- REQUIRED ACTION:
When you copy from the entries that follow, take only the lines from the one with "Ein ganz anderes" down to the one with "Nesta data |", keeping both ends and dropping every picture.

- Stored data entries:
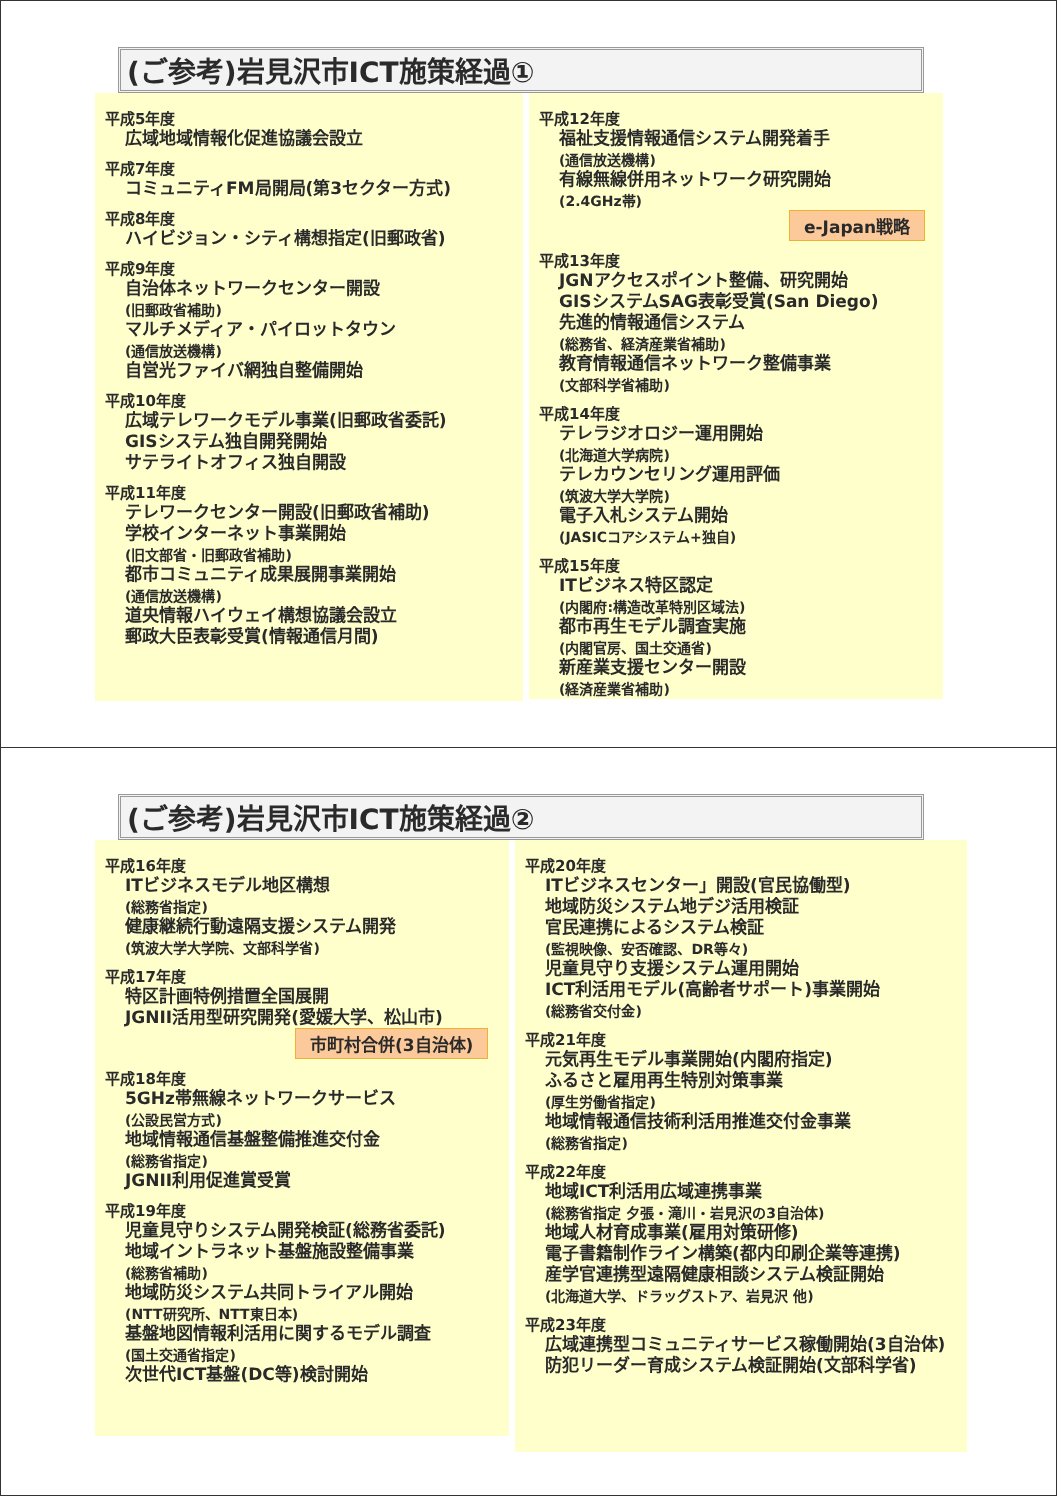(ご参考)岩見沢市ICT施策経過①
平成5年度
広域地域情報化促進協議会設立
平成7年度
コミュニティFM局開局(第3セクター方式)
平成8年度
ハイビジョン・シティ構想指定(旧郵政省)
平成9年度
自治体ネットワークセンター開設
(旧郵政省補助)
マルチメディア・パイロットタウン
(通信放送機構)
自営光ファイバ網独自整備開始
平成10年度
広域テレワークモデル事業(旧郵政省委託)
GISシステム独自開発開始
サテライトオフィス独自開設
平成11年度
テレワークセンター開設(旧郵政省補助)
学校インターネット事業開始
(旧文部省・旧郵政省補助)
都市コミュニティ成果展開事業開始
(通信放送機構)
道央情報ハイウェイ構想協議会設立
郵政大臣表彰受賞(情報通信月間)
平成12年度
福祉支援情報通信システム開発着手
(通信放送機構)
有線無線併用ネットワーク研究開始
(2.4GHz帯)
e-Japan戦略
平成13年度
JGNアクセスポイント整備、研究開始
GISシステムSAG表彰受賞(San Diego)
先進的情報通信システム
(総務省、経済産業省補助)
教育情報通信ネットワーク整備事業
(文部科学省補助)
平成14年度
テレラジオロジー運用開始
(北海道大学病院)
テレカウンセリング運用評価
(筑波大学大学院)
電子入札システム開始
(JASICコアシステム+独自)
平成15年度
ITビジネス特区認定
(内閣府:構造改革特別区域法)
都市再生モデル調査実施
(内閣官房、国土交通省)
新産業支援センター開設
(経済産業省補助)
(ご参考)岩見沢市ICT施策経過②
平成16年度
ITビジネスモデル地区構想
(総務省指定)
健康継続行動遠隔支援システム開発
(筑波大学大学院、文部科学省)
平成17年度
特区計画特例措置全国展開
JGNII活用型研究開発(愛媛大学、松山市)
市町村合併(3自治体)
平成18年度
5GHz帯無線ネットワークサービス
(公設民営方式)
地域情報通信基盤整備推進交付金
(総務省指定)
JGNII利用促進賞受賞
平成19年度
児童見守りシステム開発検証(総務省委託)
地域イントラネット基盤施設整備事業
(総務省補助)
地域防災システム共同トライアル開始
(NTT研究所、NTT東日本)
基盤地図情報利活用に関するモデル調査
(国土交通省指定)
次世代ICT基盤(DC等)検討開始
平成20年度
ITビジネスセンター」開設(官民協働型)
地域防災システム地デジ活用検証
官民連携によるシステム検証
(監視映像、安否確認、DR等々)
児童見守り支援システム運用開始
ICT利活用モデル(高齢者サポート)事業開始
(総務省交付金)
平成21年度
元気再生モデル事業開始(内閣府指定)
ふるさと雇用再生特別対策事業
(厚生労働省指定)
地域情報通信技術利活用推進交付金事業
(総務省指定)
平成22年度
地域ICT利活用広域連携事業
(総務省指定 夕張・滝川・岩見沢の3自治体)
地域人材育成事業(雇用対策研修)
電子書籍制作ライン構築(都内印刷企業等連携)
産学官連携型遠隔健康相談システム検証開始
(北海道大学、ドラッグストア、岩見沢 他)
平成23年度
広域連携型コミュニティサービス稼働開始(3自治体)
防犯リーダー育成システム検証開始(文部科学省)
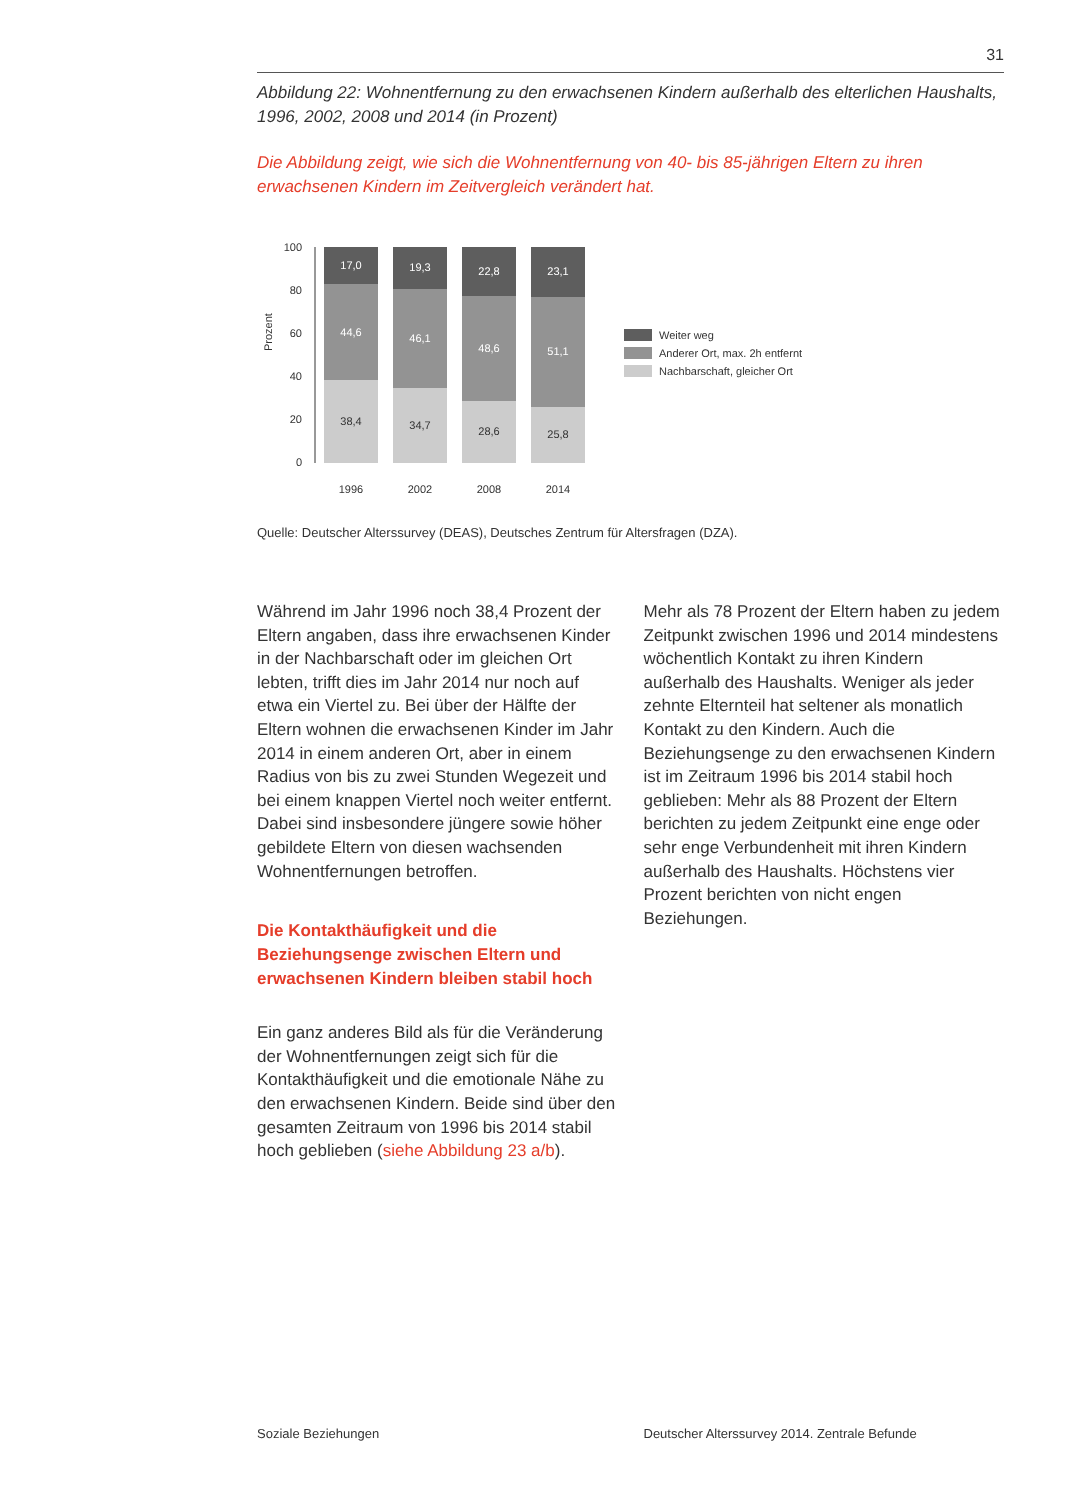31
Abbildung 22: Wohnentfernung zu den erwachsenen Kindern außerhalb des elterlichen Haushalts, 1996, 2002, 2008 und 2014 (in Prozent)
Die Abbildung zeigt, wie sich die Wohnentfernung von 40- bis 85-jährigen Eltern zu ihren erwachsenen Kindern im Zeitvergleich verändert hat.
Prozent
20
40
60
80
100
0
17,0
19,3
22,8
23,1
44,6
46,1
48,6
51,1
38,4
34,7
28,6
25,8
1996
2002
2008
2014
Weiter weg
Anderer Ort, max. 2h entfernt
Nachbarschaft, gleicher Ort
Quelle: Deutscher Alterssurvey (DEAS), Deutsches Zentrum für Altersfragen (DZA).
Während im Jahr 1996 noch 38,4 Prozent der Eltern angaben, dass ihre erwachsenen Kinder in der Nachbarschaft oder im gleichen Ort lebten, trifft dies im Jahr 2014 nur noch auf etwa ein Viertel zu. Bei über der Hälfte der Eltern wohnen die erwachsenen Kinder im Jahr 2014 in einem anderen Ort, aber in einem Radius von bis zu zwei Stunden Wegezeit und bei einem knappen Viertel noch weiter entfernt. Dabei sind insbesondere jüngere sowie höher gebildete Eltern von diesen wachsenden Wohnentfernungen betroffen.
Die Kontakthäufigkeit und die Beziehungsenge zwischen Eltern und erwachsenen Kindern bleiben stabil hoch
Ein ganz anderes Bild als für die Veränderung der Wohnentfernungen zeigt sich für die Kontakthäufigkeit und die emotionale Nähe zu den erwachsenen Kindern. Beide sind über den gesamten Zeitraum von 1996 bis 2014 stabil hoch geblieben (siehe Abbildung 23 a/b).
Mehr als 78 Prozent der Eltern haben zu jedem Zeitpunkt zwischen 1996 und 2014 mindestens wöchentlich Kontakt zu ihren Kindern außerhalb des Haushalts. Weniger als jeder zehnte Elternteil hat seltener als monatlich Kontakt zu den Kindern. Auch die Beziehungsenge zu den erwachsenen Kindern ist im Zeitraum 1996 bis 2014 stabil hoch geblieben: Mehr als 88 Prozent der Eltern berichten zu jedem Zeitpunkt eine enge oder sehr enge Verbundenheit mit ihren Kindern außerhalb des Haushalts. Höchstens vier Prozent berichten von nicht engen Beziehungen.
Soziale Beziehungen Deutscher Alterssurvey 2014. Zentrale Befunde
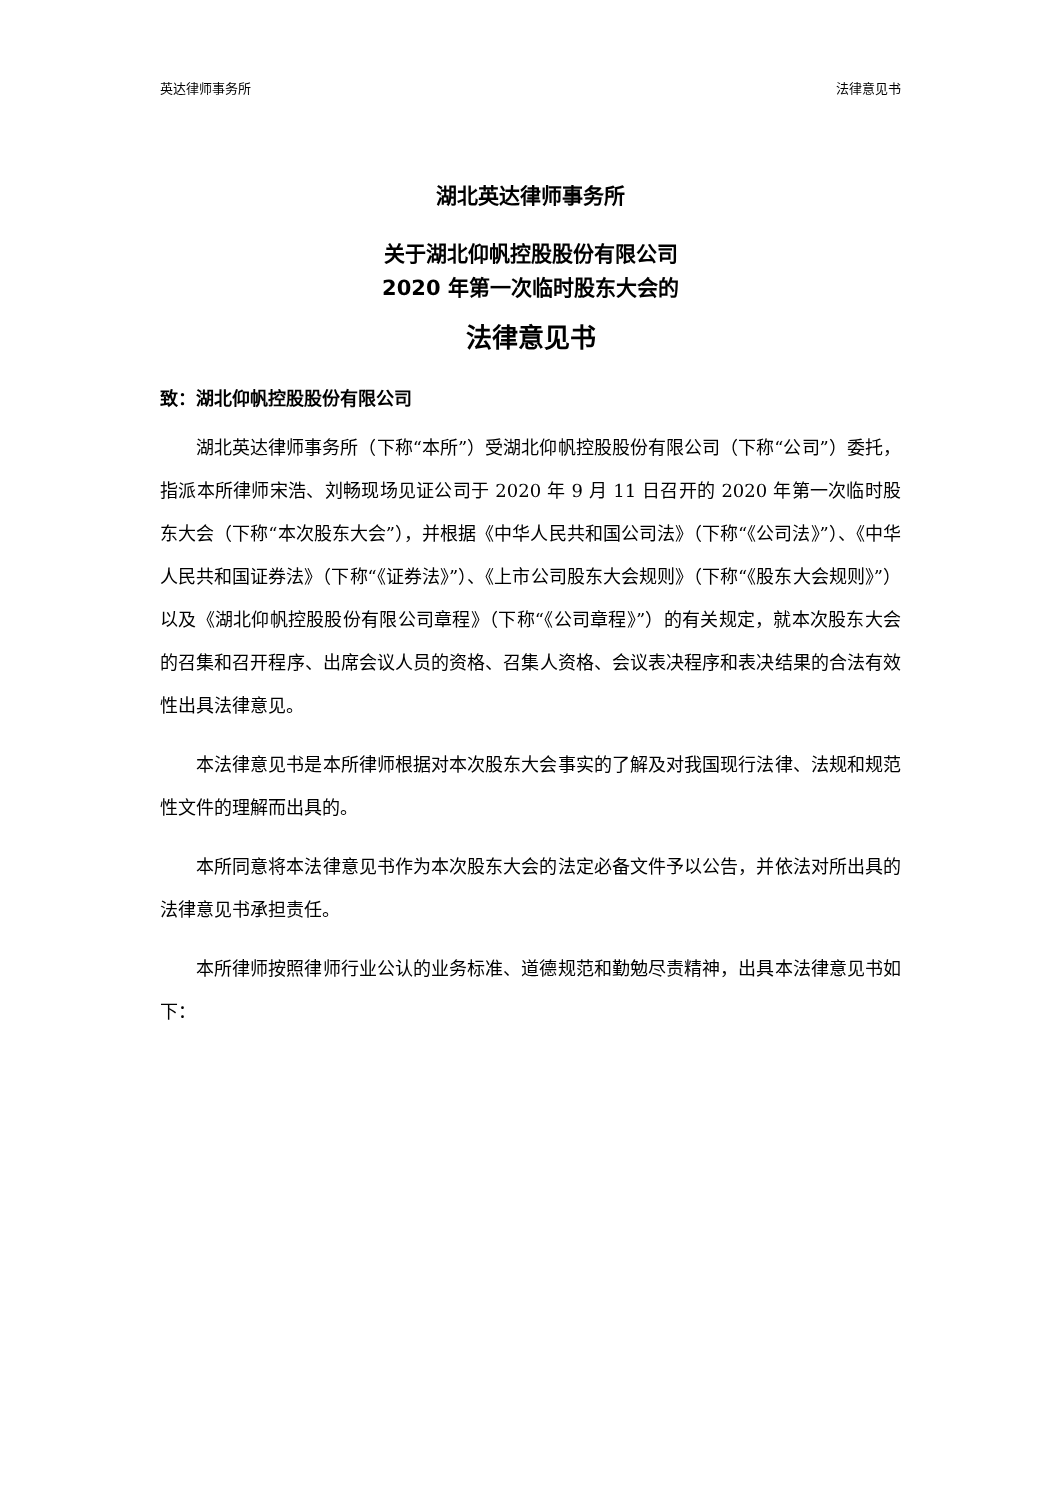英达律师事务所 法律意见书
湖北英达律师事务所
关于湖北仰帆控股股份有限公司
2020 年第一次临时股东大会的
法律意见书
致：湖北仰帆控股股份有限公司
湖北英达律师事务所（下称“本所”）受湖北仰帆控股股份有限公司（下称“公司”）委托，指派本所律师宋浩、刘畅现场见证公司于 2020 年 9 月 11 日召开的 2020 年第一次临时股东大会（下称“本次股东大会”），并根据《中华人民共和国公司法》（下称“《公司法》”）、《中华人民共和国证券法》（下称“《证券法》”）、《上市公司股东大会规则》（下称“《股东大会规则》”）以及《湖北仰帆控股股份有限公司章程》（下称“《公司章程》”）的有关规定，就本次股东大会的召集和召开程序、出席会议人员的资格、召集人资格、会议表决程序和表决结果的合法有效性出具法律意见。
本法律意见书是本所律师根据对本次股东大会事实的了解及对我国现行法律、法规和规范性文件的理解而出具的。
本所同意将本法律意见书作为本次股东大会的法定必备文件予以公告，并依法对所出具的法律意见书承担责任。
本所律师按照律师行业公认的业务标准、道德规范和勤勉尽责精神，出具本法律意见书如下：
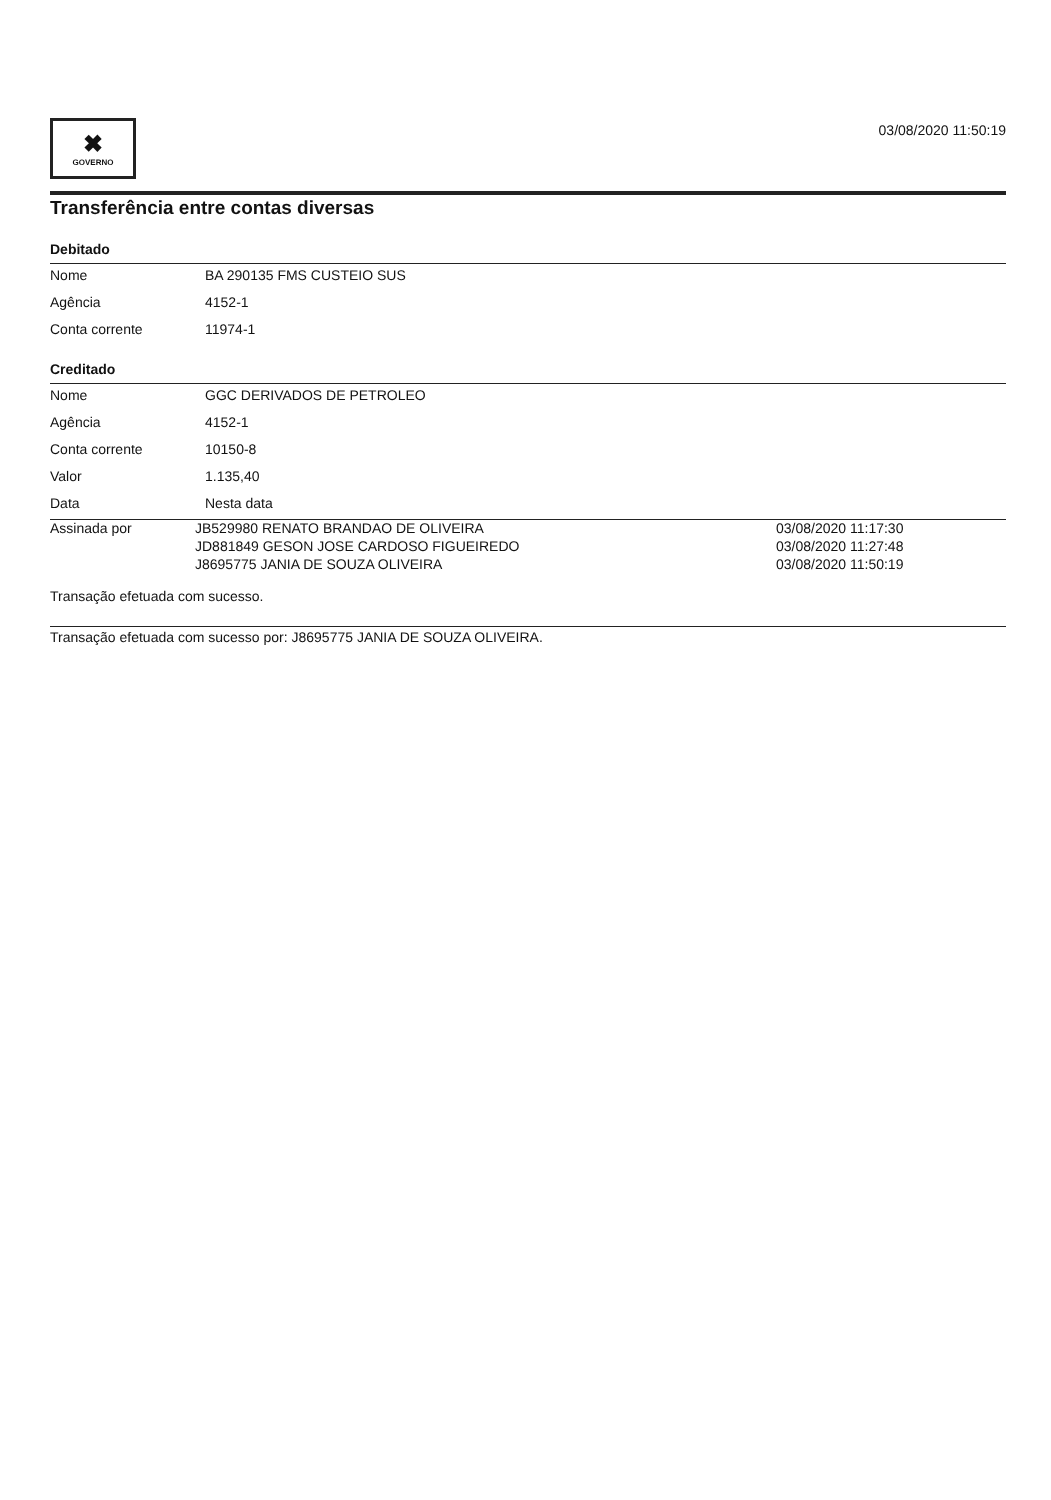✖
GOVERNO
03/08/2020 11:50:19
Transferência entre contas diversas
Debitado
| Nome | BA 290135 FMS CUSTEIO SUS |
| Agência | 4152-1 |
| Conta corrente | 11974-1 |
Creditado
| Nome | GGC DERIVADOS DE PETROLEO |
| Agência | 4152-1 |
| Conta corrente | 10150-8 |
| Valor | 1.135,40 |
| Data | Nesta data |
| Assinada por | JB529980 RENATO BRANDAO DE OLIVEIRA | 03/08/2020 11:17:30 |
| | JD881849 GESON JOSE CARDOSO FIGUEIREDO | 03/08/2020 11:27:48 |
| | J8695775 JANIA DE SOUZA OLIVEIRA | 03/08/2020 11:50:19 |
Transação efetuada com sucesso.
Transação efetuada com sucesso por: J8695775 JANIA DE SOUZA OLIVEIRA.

- ANSWER TO THIS TASK:
Ein ganz anderes Bild als für die Veränderung der Wohnentfernungen zeigt sich für die Kontakthäufigkeit und die emotionale Nähe zu den erwachsenen Kindern. Beide sind über den gesamten Zeitraum von 1996 bis 2014 stabil hoch geblieben (siehe Abbildung 23 a/b).
Mehr als 78 Prozent der Eltern haben zu jedem Zeitpunkt zwischen 1996 und 2014 mindestens wöchentlich Kontakt zu ihren Kindern außerhalb des Haushalts. Weniger als jeder zehnte Elternteil hat seltener als monatlich Kontakt zu den Kindern. Auch die Beziehungsenge zu den erwachsenen Kindern ist im Zeitraum 1996 bis 2014 stabil hoch geblieben: Mehr als 88 Prozent der Eltern berichten zu jedem Zeitpunkt eine enge oder sehr enge Verbundenheit mit ihren Kindern außerhalb des Haushalts. Höchstens vier Prozent berichten von nicht engen Beziehungen.
Soziale Beziehungen Deutscher Alterssurvey 2014. Zentrale Befunde
英达律师事务所 法律意见书
湖北英达律师事务所
关于湖北仰帆控股股份有限公司
2020 年第一次临时股东大会的
法律意见书
致：湖北仰帆控股股份有限公司
湖北英达律师事务所（下称“本所”）受湖北仰帆控股股份有限公司（下称“公司”）委托，指派本所律师宋浩、刘畅现场见证公司于 2020 年 9 月 11 日召开的 2020 年第一次临时股东大会（下称“本次股东大会”），并根据《中华人民共和国公司法》（下称“《公司法》”）、《中华人民共和国证券法》（下称“《证券法》”）、《上市公司股东大会规则》（下称“《股东大会规则》”）以及《湖北仰帆控股股份有限公司章程》（下称“《公司章程》”）的有关规定，就本次股东大会的召集和召开程序、出席会议人员的资格、召集人资格、会议表决程序和表决结果的合法有效性出具法律意见。
本法律意见书是本所律师根据对本次股东大会事实的了解及对我国现行法律、法规和规范性文件的理解而出具的。
本所同意将本法律意见书作为本次股东大会的法定必备文件予以公告，并依法对所出具的法律意见书承担责任。
本所律师按照律师行业公认的业务标准、道德规范和勤勉尽责精神，出具本法律意见书如下：
✖
GOVERNO
03/08/2020 11:50:19
Transferência entre contas diversas
Debitado
| Nome | BA 290135 FMS CUSTEIO SUS |
| Agência | 4152-1 |
| Conta corrente | 11974-1 |
Creditado
| Nome | GGC DERIVADOS DE PETROLEO |
| Agência | 4152-1 |
| Conta corrente | 10150-8 |
| Valor | 1.135,40 |
| Data | Nesta data |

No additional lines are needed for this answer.